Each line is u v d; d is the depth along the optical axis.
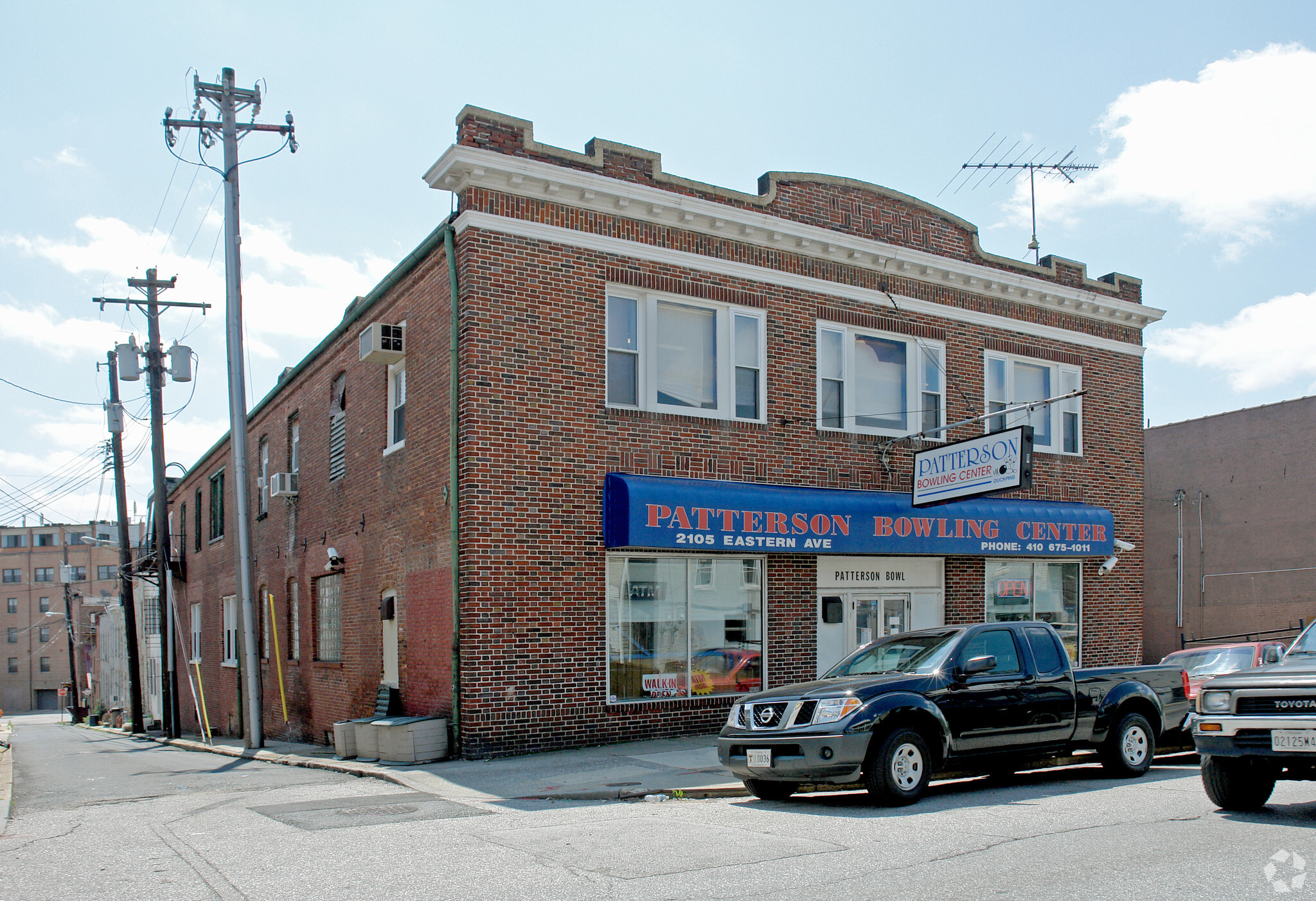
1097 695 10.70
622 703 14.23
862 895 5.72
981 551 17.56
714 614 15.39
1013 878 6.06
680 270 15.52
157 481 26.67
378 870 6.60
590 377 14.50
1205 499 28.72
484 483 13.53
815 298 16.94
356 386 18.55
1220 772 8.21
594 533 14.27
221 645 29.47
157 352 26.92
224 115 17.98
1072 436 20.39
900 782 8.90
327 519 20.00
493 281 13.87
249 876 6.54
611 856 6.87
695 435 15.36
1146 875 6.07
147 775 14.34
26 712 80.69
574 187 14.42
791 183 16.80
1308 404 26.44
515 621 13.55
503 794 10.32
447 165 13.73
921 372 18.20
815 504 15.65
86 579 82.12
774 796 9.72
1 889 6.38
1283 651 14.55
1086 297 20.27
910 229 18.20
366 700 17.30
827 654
-.-.-
→ WHAT TO DO
In the copy you write, the data above must appear exactly, with no pictures.

→ PROBLEM SOLUTION
Each line is u v d; d is the depth along the optical axis.
1097 695 10.70
622 703 14.23
862 895 5.72
981 551 17.56
714 614 15.39
1013 878 6.06
680 270 15.52
157 481 26.67
378 870 6.60
590 377 14.50
1205 499 28.72
484 483 13.53
815 298 16.94
356 386 18.55
1220 772 8.21
594 533 14.27
221 645 29.47
157 352 26.92
224 115 17.98
1072 436 20.39
900 782 8.90
327 519 20.00
493 281 13.87
249 876 6.54
611 856 6.87
695 435 15.36
1146 875 6.07
147 775 14.34
26 712 80.69
574 187 14.42
791 183 16.80
1308 404 26.44
515 621 13.55
503 794 10.32
447 165 13.73
921 372 18.20
815 504 15.65
86 579 82.12
774 796 9.72
1 889 6.38
1283 651 14.55
1086 297 20.27
910 229 18.20
366 700 17.30
827 654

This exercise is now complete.